When you are starting out, you often feel that you need guidance and help, so the "nice man" at the investment company is there to point out which funds to invest in (WillGrowCo, as opposed to CrapCo) and to set up your accounts and all that.

And if you work for a company that provides a 401(k) plan, you might not have a choice as to where to invest - and this is where it gets tricky.   Some companies will have someone like my Dad come in and give a presentation to employees about the 401(k) plan and what funds you have to choose from.   It is a take-it-or-leave-it deal, and there may be loads or high fees for these funds, or the funds may SUCK and you don't have much of an option.

At one firm I worked at, they brought in a guy to sell us on a "401(k)-like" plan, which was actually a Variable Life Insurance plan - with high commissions and management fees.   I am not sure if this salesman took one of the partners out to lunch or otherwise bribed someone - but it is an area ripe for fraud, if you are selling high-load, high commission funds.
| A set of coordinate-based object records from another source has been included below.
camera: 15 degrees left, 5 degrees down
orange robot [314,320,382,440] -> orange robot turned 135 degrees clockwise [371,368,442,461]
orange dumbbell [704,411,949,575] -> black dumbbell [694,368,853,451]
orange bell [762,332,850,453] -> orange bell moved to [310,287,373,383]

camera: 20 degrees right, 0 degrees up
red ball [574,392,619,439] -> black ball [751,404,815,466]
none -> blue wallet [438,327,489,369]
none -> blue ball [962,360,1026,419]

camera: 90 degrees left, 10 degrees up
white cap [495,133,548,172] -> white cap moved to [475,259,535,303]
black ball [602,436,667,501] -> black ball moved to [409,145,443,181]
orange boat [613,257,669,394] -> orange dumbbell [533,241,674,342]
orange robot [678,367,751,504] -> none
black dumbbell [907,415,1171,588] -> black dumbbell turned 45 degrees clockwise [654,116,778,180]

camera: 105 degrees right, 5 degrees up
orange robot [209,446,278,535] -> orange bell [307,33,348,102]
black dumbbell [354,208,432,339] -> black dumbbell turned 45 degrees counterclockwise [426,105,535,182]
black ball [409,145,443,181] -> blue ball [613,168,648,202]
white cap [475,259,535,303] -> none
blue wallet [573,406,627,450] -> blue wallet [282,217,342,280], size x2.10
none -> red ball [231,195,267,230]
And of course, some investment advisers have sold some criminal products to oldsters - annuities that don't kick in until age 80 - that sort of thing.   They don't explain these investments well to their customers, as if the customer really knew what was going on, they wouldn't sign the papers.   Selling investment products to old people really is almost criminal, as old people should be getting out of investments and selling off their savings.

Then there are the real crooks - the account churners.  If you foolishly give your investment adviser trading authorization for your investments, they can buy and sell funds all day long - taking a percentage of each trade as their commission.  And with a 5% load on some funds, it doesn't take long to trade an account down to nothing.
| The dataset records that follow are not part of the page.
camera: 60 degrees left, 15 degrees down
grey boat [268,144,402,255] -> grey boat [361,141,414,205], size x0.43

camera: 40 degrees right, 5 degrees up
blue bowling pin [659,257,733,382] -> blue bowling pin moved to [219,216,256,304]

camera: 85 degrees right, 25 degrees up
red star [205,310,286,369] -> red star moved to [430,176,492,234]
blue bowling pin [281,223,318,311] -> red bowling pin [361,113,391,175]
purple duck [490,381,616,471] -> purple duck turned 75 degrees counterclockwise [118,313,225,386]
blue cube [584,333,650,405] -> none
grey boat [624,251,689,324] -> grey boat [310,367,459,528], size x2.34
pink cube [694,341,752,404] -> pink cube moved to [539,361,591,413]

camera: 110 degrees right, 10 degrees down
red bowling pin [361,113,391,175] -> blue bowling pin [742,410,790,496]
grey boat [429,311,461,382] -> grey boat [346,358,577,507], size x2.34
Of course, there is also just bad advice that some advisers give - putting all your money into high-risk funds and stocks, where they can lose half their value in a day.  Or sometimes worse - putting all your money into low-yield funds, when you are at an early age.  You might not "lose it all" but then again, you might not gain anything, either.

In this day and age, you can do a lot of things automatically online.  GEICO is cheaper than other insurance companies because they don't have lots of storefront offices and brain-dead "agents" to pay.    And similarly, fund companies that don't rely on salesmen (which is what investment advisers are) to sell their funds, are going to be cheaper to own.   Banks are going the same route - with teller-less models being touted as less expensive.

But some folks like to put a face to a company.  Many oldsters here tell me that they like being able to "call old Joe and ask my balance" over the phone.   Of course, these oldsters are from another era, and they believe all the scare stories about how the Internet is dangerous.   They don't trust online accounts, and if you are living on your savings, well, maybe trust is a big deal.

And I suppose if you really feel you need "Old Joe" to manage your accounts, that is not a bad thing, but bear in mind that you are paying for Joe when you hand him your money.   And bear in mind that Joe probably won't return your phone calls when you stop investing with him - and at a time when you need him most.

After 30 years of investing, all I can say is that I am glad I put some money away - but that the best investments I made where not through an investment "adviser".